Un mémoire présenté par la SCI PVA a été enregistré le 7 mai 2018, postérieurement à la clôture d'instruction.
Vu les autres pièces du dossier.
Vu :
- le code civil ;
- le code de l'expropriation pour cause d'utilité publique ;
- le code de l'urbanisme ;
- le code de justice administrative.
Les parties ont été régulièrement averties du jour de l'audience.
Ont été entendus au cours de l'audience publique :
- le rapport de Mme Marchessaux,
- les conclusions de M. Revert, rapporteur public,
- et les observations de Me A... pour la commune de Montpellier et la SERM.
Considérant ce qui suit :
1. La SCI PVA relève appel du jugement du 12 juillet 2016 du tribunal administratif de Montpellier qui a rejeté sa demande tendant à l'annulation de l'arrêté du préfet de l'Hérault, du 5 mai 2014, déclarant d'utilité publique le projet d'aménagement de la zone d'aménagement concerté (ZAC) " Nouveau Saint Roch " et cessible la totalité de la parcelle cadastrée EV 402 en vue de la réalisation de ce projet, ainsi que l'arrêté du 4 novembre 2014 prolongeant la cessibilité de cet immeuble.
Sur la fin de non recevoir opposée par le ministre de l'intérieur :
2. Aux termes du premier alinéa de l'article 1849 du code civil : " Dans les rapports avec les tiers, le gérant engage la société par les actes entrant dans l'objet social (...) ". Il résulte de ces dispositions que le gérant d'une société civile tient normalement de ses fonctions le droit d'agir en justice. Ainsi, la fin de non-recevoir opposée par le ministre de l'intérieur, tiré du défaut de capacité d'ester en justice du représentant de la SCI PVA doit être écartée.
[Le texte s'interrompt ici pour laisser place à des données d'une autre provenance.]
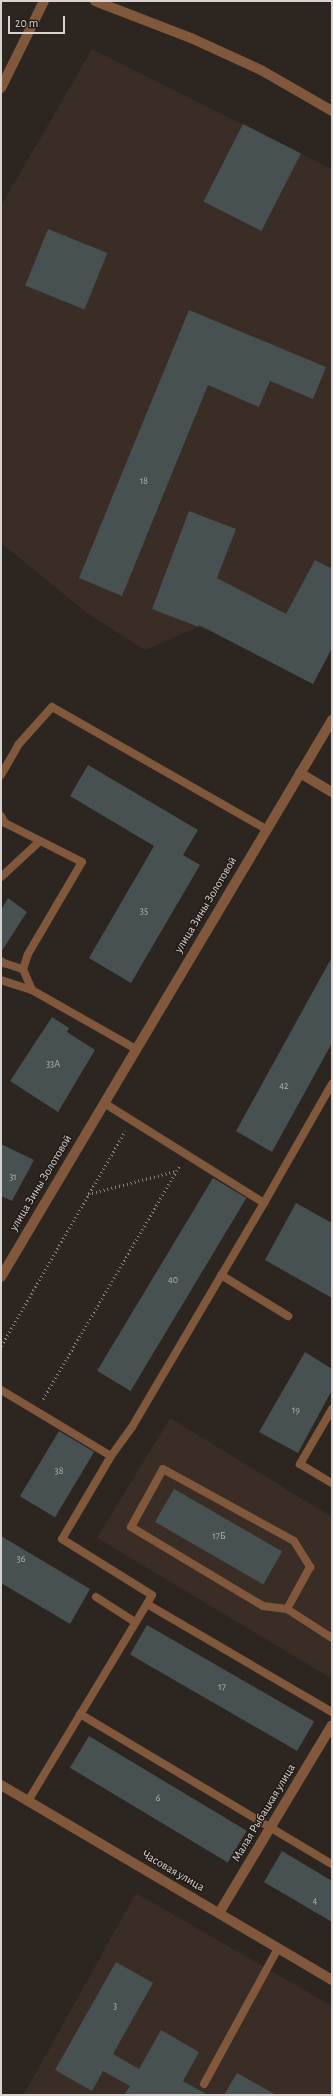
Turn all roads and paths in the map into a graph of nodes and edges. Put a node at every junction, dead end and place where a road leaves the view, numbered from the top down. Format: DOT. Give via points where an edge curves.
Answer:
graph roads {
  1 [pos="44,1"];
  2 [pos="95,1"];
  3 [pos="1,88"];
  4 [pos="332,111"];
  5 [pos="332,720"];
  6 [pos="300,773"];
  7 [pos="1,775"];
  8 [pos="332,792"];
  9 [pos="1,816"];
  10 [pos="266,829"];
  11 [pos="40,841"];
  12 [pos="1,877"];
  13 [pos="1,961"];
  14 [pos="23,969"];
  15 [pos="1,980"];
  16 [pos="32,990"];
  17 [pos="136,1049"];
  18 [pos="332,1084"];
  19 [pos="104,1103"];
  20 [pos="131,1120"];
  21 [pos="186,1155"];
  22 [pos="176,1171"];
  23 [pos="88,1194"];
  24 [pos="264,1203"];
  25 [pos="221,1275"];
  26 [pos="1,1277"];
  27 [pos="288,1316"];
  28 [pos="1,1346"];
  29 [pos="1,1390"];
  30 [pos="332,1409"];
  31 [pos="36,1411"];
  32 [pos="111,1456"];
  33 [pos="332,1483"];
  34 [pos="96,1597"];
  35 [pos="147,1604"];
  36 [pos="287,1609"];
  37 [pos="135,1622"];
  38 [pos="332,1638"];
  39 [pos="332,1712"];
  40 [pos="80,1714"];
  41 [pos="332,1726"];
  42 [pos="1,1785"];
  43 [pos="28,1801"];
  44 [pos="270,1828"];
  45 [pos="332,1864"];
  46 [pos="219,1913"];
  47 [pos="278,1948"];
  48 [pos="332,1980"];
  49 [pos="204,2084"];
  1 -- 3 [label="street"];
  2 -- 4 [label="street" via="191,38 261,70"];
  5 -- 6 [label="street, улица Зины Золотовой"];
  6 -- 8 [label="street"];
  6 -- 10 [label="street, улица Зины Золотовой"];
  7 -- 10 [label="lane" via="18,745 52,707"];
  9 -- 11 [label="lane" via="5,823"];
  10 -- 17 [label="street, улица Зины Золотовой"];
  11 -- 12 [label="lane"];
  11 -- 14 [label="lane" via="82,862 28,954"];
  13 -- 14 [label="lane"];
  14 -- 16 [label="lane"];
  15 -- 16 [label="lane"];
  16 -- 17 [label="lane"];
  17 -- 19 [label="street, улица Зины Золотовой"];
  18 -- 24 [label="lane"];
  19 -- 20 [label="lane"];
  19 -- 26 [label="street, улица Зины Золотовой"];
  20 -- 21 [label="lane"];
  20 -- 23 [label="path"];
  21 -- 22 [label="path"];
  21 -- 24 [label="lane"];
  22 -- 23 [label="path"];
  22 -- 31 [label="path"];
  23 -- 28 [label="path"];
  24 -- 25 [label="lane"];
  25 -- 27 [label="lane"];
  25 -- 32 [label="lane" via="132,1427"];
  29 -- 31 [label="lane"];
  30 -- 33 [label="lane" via="300,1464"];
  31 -- 32 [label="lane"];
  32 -- 35 [label="lane" via="62,1539 152,1595"];
  34 -- 37 [label="lane"];
  35 -- 37 [label="lane"];
  35 -- 39 [label="lane"];
  36 -- 36 [label="lane" via="310,1567 294,1541 162,1469 131,1527 263,1606"];
  36 -- 38 [label="lane"];
  37 -- 40 [label="lane"];
  40 -- 43 [label="lane"];
  40 -- 44 [label="lane"];
  41 -- 44 [label="street, Малая Рыбацкая улица"];
  42 -- 43 [label="street, Часовая улица"];
  43 -- 46 [label="street, Часовая улица"];
  44 -- 45 [label="lane"];
  44 -- 46 [label="street, Малая Рыбацкая улица"];
  46 -- 47 [label="street, Часовая улица"];
  47 -- 48 [label="street, Часовая улица"];
  47 -- 49 [label="lane"];
}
Sur la recevabilité des conclusions à fin d'annulation de l'arrêté du 5 mai 2014 :
3. En premier lieu, il ressort des pièces du dossier et n'est pas contesté que l'arrêté du 5 mai 2014 en tant qu'il déclare d'utilité publique le projet d'aménagement de la ZAC " Nouveau Saint Roch " a été publié au recueil des actes administratifs de la préfecture de l'Hérault du 9 mai 2014. La circonstance que la SCI PVA ait reçu notification de cet arrêté à l'occasion de la notification de l'arrêté du 4 mai 2014 prolongeant la cessibilité des immeubles nécessaires à cette opération est sans incidence sur la computation des délais de recours de l'arrêté contesté qui ont couru à compter de sa publication. La commune de Montpellier et la SERM sont dès lors fondées à faire valoir que les conclusions de la requête d'appel tendant à l'annulation de cet arrêté en tant qu'il porte déclaration d'utilité publique du projet en litige sont irrecevables en raison de leur tardiveté.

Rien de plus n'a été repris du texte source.